Amanda Earl
VISPO
 
Artist’s Statement

Paradise Lost, written by John Milton and published in 1667 concerns the fall of humanity; in Book One, the letter x does not appear as a first letter, but can be found in the text as a second letter in words such as exalted, excelling, excess, execute, exhalation, exile, expanded, expiate, experience, expos’d , extended, extinct, extort, and extreams.

We read about the fall of man and angels, temptations to taste forbidden fruits.
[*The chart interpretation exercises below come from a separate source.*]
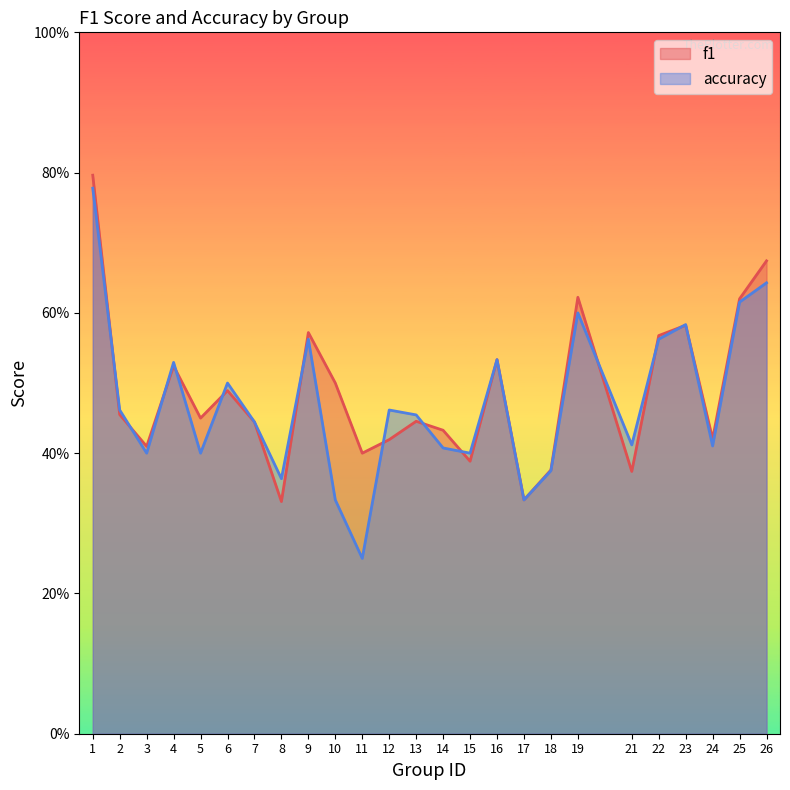

At which label does accuracy reach its peak?

1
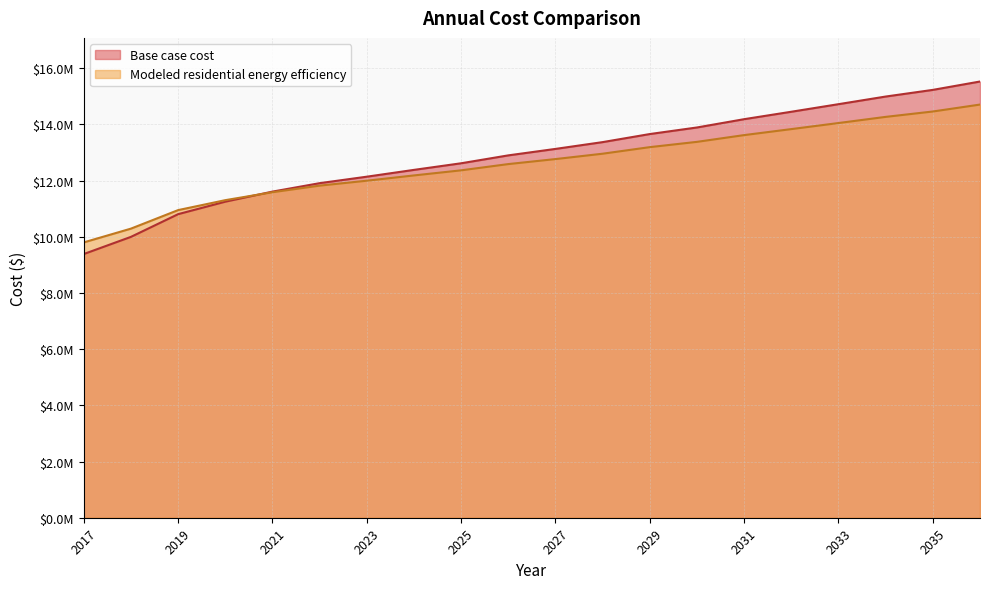

What is the minimum value shown in the chart?

9388091.7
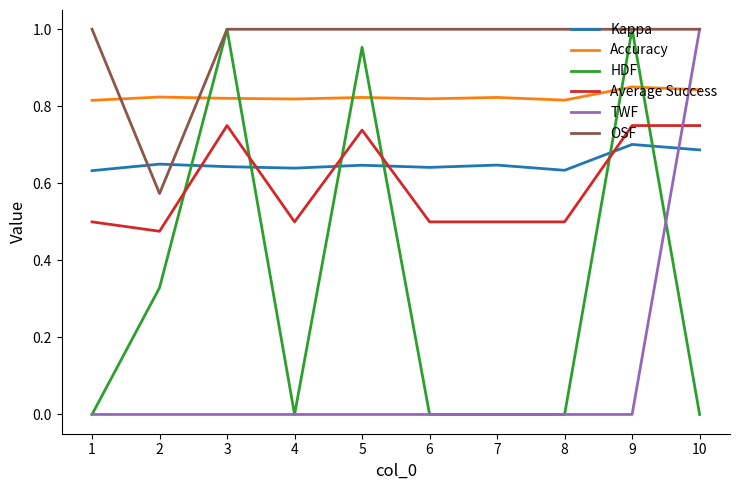

Is the value of Average Success at 2 greater than the value of HDF at 7?

Yes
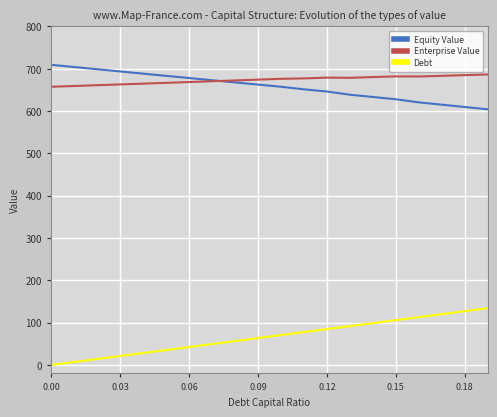

How many positive values does the Debt series have?

19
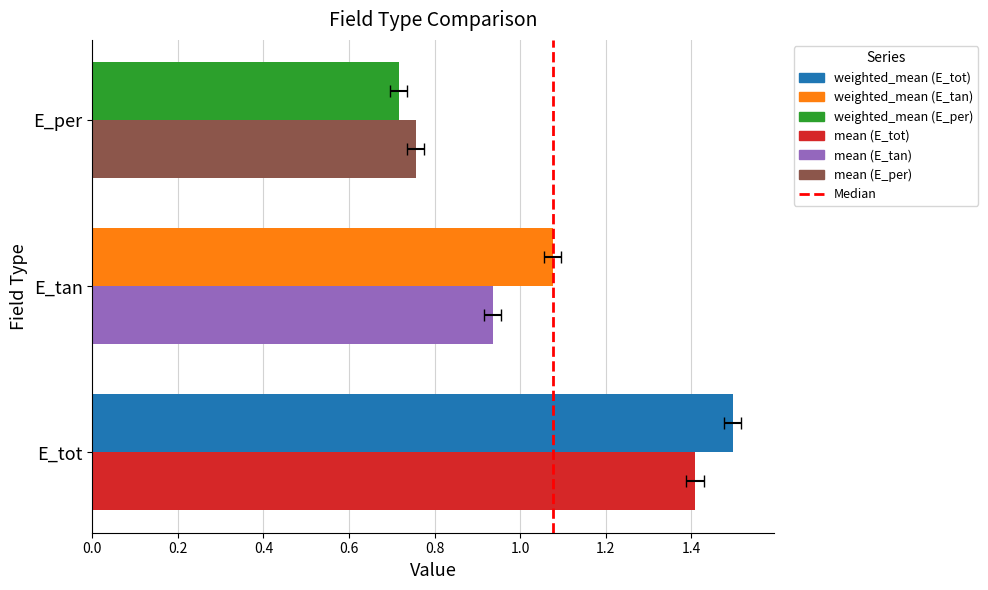

Which category has the lowest value in the mean series?

E_per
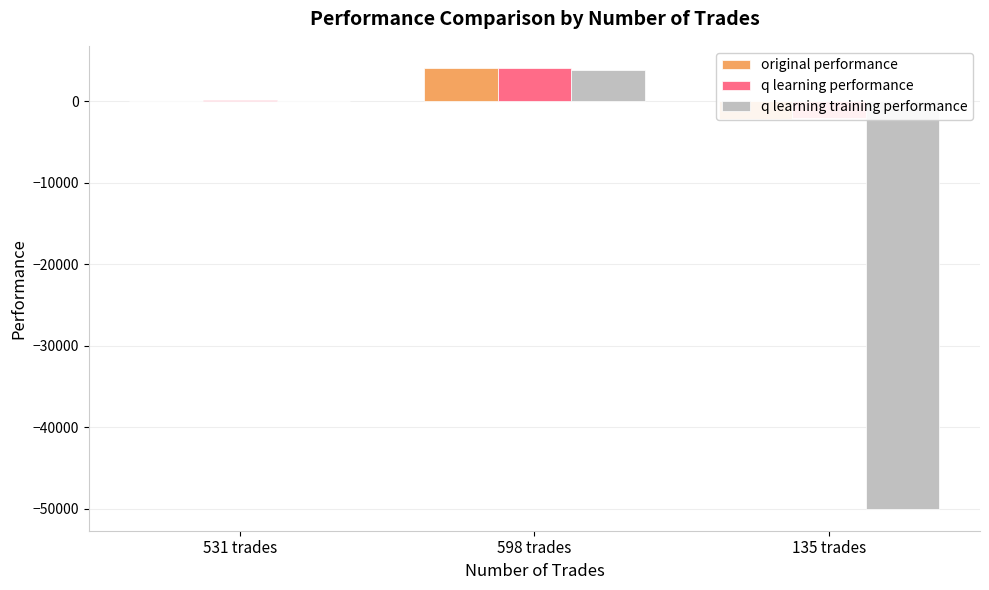

How many data points in q learning performance are above 82?

2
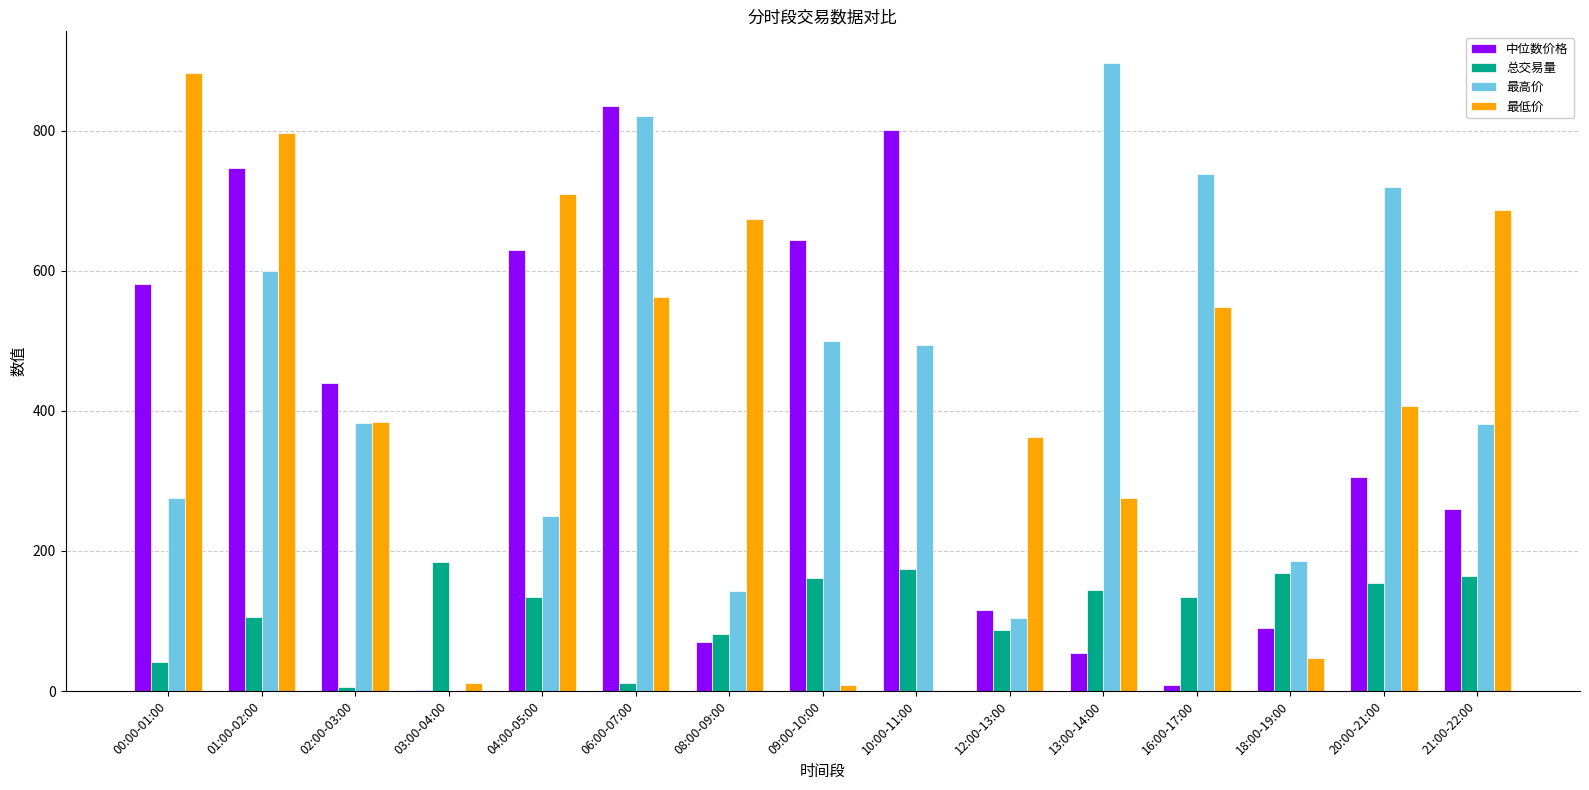

At which label is 最低价 closest to 441?

20:00-21:00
The letter x represents the idea of the forbidden as in x-rated; it is a temptation into the modern world of x-rays and narcotics such as X for Ecstasy, the unknown quantity in mathematical equations, in genetics, the X chromosome, in English, the pre-penultimate letter of the alphabet, the 21st century X-box, the post baby boom Generation X.

The prefix ex implies vanishing, something outside of the norm, something unwanted, uncouth, the scrawled signature of the illiterate, an attempt at creating language out of shape rather than meaning.

X appears in the middle of words in Paradise Lost such as auxiliary and luxurious and at the end of words such as fix and Ox and Phalanx and Sex, but these are rare words in Paradise Lost. Other words such as fire and earth appear numerous times; the most frequent content word Heaven and its variants Heavens and Heav’n occur 43 times.

The words in the corpus for this project are words chosen for their reflection of the content and not their frequency per se. In the end in both pieces, we have letters inside words inside a letter, the missing x like darkness made visible as shape.